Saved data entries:
★ ★ ★ ★ ★ ★ ★

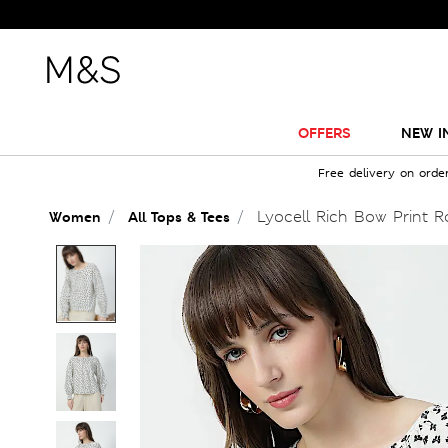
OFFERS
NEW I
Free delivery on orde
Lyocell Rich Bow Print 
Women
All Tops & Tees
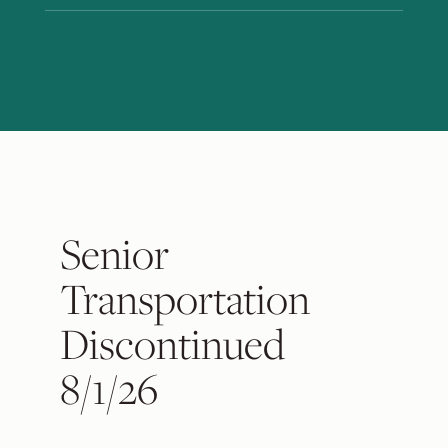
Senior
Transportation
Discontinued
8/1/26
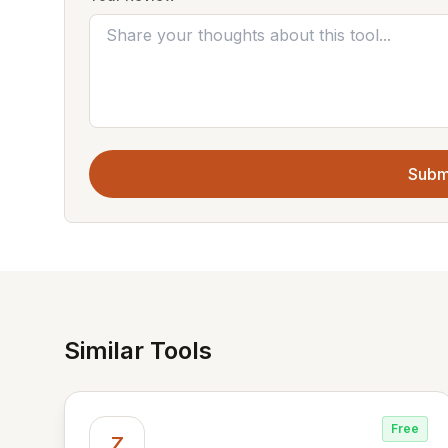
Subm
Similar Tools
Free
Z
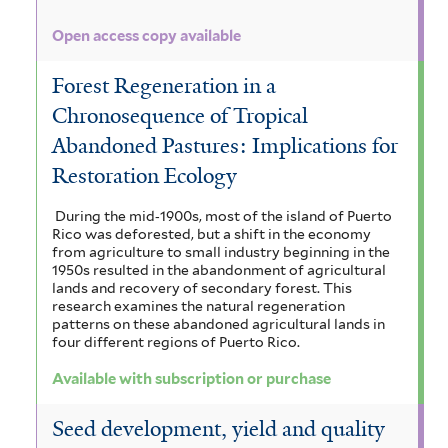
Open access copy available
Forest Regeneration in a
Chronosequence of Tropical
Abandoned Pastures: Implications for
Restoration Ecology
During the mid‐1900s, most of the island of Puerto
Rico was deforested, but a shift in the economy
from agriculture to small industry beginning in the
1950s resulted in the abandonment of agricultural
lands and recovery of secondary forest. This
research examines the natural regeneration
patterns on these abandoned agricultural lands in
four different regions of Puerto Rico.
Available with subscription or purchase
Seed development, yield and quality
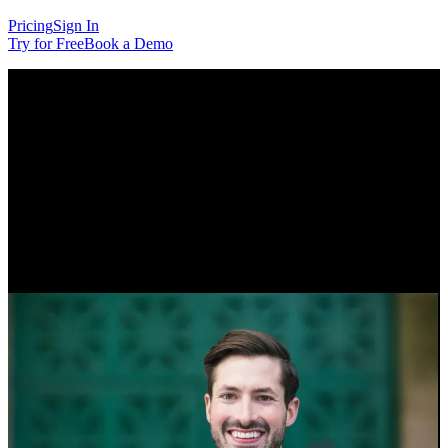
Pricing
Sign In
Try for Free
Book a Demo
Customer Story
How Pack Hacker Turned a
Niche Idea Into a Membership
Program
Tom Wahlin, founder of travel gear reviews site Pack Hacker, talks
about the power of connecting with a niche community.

★ ★ ★ ★ ★ ★ ★

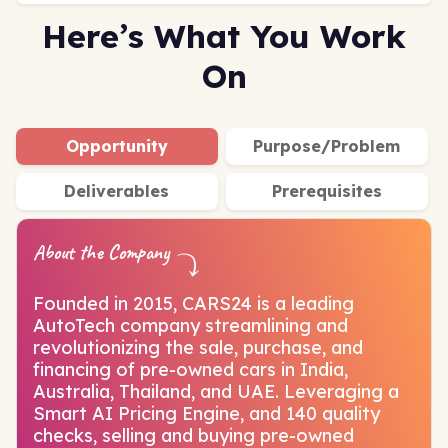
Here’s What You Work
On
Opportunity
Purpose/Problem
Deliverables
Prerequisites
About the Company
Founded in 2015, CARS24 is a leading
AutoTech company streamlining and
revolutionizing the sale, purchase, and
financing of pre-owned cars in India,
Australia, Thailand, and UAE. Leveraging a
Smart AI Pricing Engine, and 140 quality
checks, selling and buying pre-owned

★ ★ ★ ★ ★ ★ ★

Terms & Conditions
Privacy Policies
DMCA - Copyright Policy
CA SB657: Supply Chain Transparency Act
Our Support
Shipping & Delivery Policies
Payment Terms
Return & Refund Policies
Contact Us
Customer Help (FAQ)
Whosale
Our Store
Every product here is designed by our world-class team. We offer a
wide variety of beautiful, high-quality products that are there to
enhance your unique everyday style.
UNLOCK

★ ★ ★ ★ ★ ★ ★

**Aim of the exercise:** The lines above, starting at the one with "Australia, Thailand, and UAE. Leveraging a" and ending at the one with "checks, selling and buying pre-owned", are the only ones to return, exactly as written.

**Answer to this problem:**
Australia, Thailand, and UAE. Leveraging a
Smart AI Pricing Engine, and 140 quality
checks, selling and buying pre-owned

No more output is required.